What the exercise asks - Apart from the images, reproduce all of the data word for word.
*** Records for processing ***
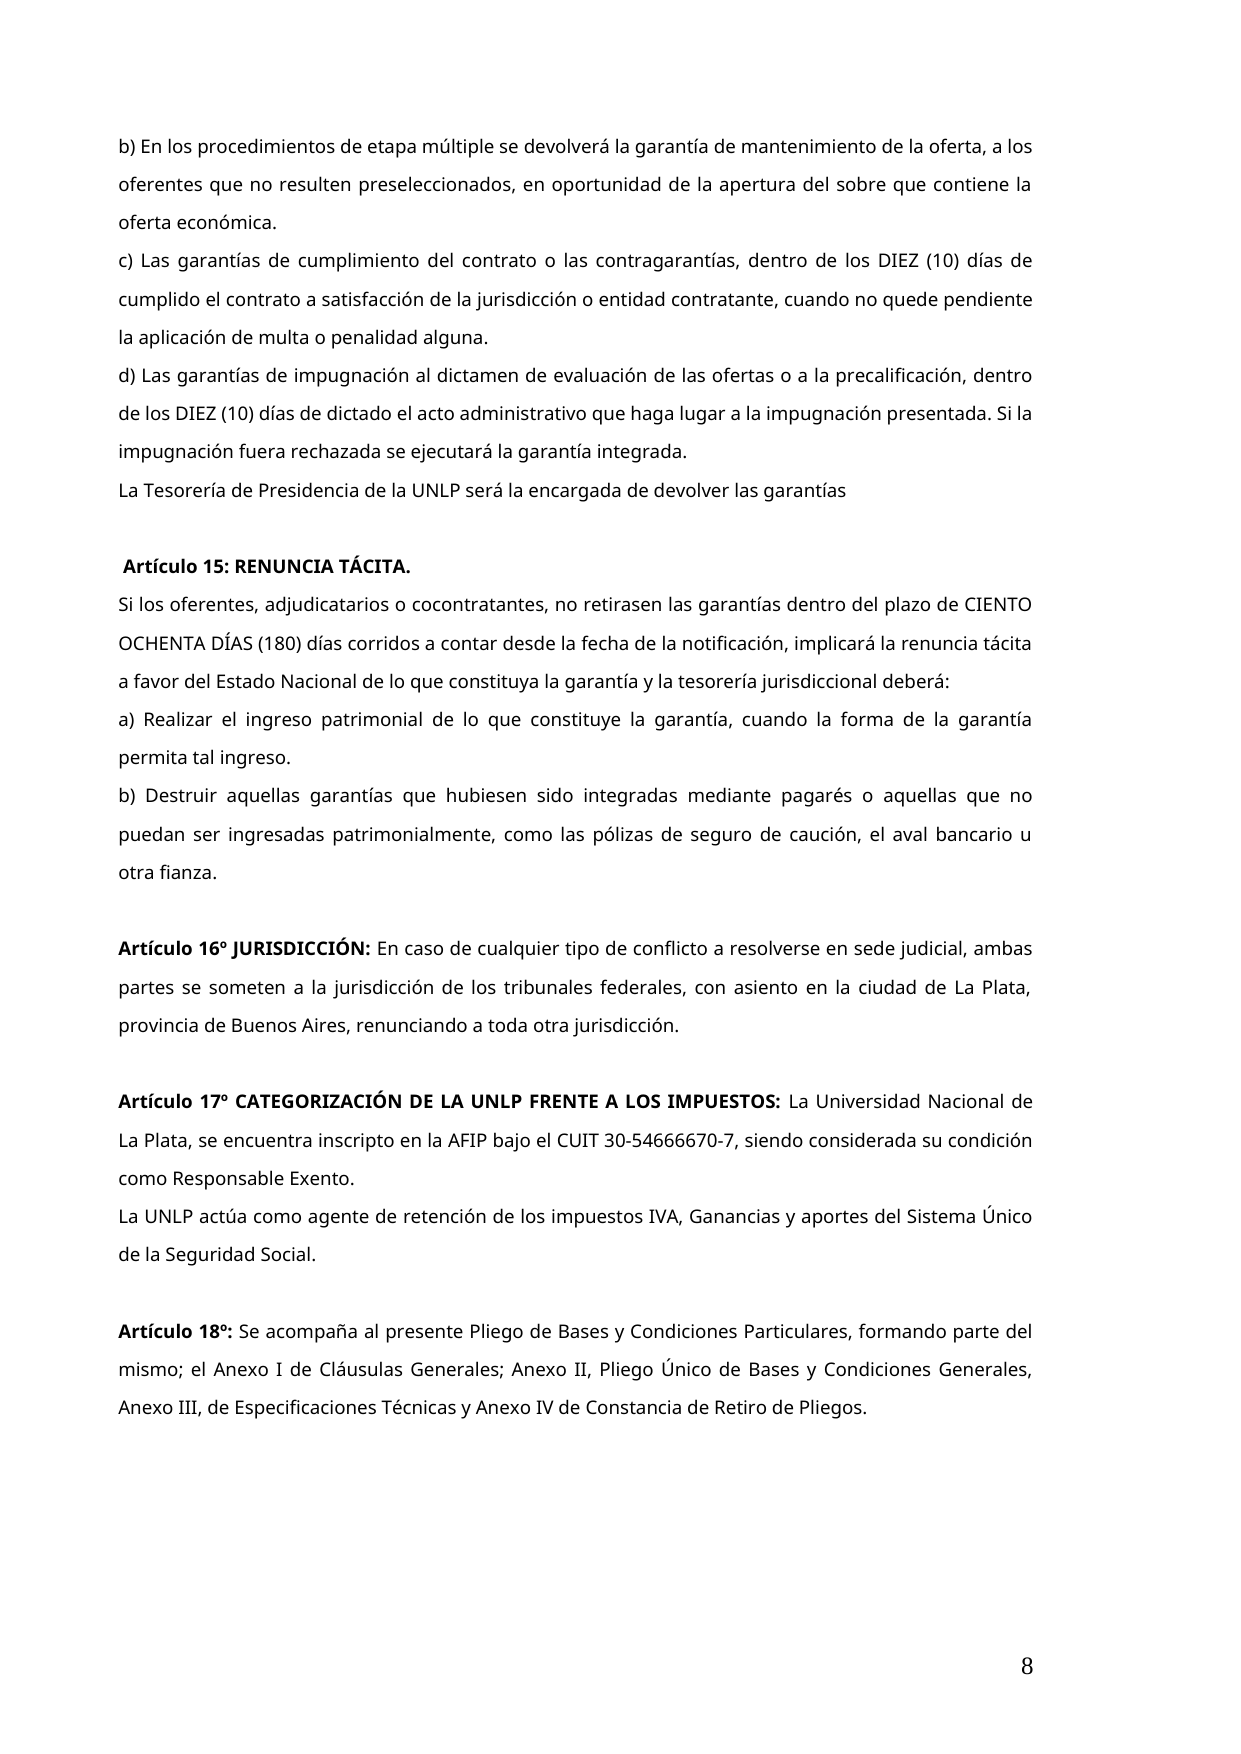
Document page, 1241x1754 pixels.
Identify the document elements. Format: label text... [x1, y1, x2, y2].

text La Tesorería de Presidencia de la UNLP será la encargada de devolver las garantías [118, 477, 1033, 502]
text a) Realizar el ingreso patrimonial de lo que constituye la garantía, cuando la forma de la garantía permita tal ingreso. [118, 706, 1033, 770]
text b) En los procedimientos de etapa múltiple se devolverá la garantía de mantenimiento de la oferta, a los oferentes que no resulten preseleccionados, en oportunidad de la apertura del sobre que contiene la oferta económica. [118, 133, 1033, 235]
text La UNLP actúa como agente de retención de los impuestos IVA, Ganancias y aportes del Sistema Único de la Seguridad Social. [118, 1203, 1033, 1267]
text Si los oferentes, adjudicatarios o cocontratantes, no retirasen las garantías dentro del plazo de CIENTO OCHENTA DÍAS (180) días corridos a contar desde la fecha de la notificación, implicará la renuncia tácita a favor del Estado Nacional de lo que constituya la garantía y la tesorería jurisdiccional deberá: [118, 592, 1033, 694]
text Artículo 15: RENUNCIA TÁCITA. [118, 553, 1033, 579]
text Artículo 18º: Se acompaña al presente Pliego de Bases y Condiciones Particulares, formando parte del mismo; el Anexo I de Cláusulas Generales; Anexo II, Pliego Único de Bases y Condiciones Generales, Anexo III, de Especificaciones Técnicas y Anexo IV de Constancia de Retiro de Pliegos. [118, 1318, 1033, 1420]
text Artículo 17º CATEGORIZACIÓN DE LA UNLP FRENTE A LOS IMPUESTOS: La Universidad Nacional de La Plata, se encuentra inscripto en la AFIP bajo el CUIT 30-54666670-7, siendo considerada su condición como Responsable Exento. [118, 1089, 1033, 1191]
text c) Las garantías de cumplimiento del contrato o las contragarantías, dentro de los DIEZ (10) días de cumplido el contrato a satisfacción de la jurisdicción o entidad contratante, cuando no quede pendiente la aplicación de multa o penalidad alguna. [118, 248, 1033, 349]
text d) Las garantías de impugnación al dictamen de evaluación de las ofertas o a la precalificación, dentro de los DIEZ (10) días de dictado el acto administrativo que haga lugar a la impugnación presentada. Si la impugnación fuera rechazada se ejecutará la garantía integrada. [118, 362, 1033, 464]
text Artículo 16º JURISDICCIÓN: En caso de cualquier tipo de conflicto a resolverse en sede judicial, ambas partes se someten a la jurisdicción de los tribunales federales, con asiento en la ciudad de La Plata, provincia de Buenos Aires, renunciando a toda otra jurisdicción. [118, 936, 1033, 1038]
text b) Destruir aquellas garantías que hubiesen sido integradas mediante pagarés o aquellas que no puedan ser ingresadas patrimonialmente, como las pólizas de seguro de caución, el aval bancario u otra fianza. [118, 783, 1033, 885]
***
Solution for this task -
Document page, 1241x1754 pixels.
Identify the document elements. Format: label text... [x1, y1, x2, y2].

text La Tesorería de Presidencia de la UNLP será la encargada de devolver las garantías [118, 477, 1033, 502]
text a) Realizar el ingreso patrimonial de lo que constituye la garantía, cuando la forma de la garantía permita tal ingreso. [118, 706, 1033, 770]
text b) En los procedimientos de etapa múltiple se devolverá la garantía de mantenimiento de la oferta, a los oferentes que no resulten preseleccionados, en oportunidad de la apertura del sobre que contiene la oferta económica. [118, 133, 1033, 235]
text La UNLP actúa como agente de retención de los impuestos IVA, Ganancias y aportes del Sistema Único de la Seguridad Social. [118, 1203, 1033, 1267]
text Si los oferentes, adjudicatarios o cocontratantes, no retirasen las garantías dentro del plazo de CIENTO OCHENTA DÍAS (180) días corridos a contar desde la fecha de la notificación, implicará la renuncia tácita a favor del Estado Nacional de lo que constituya la garantía y la tesorería jurisdiccional deberá: [118, 592, 1033, 694]
text Artículo 15: RENUNCIA TÁCITA. [118, 553, 1033, 579]
text Artículo 18º: Se acompaña al presente Pliego de Bases y Condiciones Particulares, formando parte del mismo; el Anexo I de Cláusulas Generales; Anexo II, Pliego Único de Bases y Condiciones Generales, Anexo III, de Especificaciones Técnicas y Anexo IV de Constancia de Retiro de Pliegos. [118, 1318, 1033, 1420]
text Artículo 17º CATEGORIZACIÓN DE LA UNLP FRENTE A LOS IMPUESTOS: La Universidad Nacional de La Plata, se encuentra inscripto en la AFIP bajo el CUIT 30-54666670-7, siendo considerada su condición como Responsable Exento. [118, 1089, 1033, 1191]
text c) Las garantías de cumplimiento del contrato o las contragarantías, dentro de los DIEZ (10) días de cumplido el contrato a satisfacción de la jurisdicción o entidad contratante, cuando no quede pendiente la aplicación de multa o penalidad alguna. [118, 248, 1033, 349]
text d) Las garantías de impugnación al dictamen de evaluación de las ofertas o a la precalificación, dentro de los DIEZ (10) días de dictado el acto administrativo que haga lugar a la impugnación presentada. Si la impugnación fuera rechazada se ejecutará la garantía integrada. [118, 362, 1033, 464]
text Artículo 16º JURISDICCIÓN: En caso de cualquier tipo de conflicto a resolverse en sede judicial, ambas partes se someten a la jurisdicción de los tribunales federales, con asiento en la ciudad de La Plata, provincia de Buenos Aires, renunciando a toda otra jurisdicción. [118, 936, 1033, 1038]
text b) Destruir aquellas garantías que hubiesen sido integradas mediante pagarés o aquellas que no puedan ser ingresadas patrimonialmente, como las pólizas de seguro de caución, el aval bancario u otra fianza. [118, 783, 1033, 885]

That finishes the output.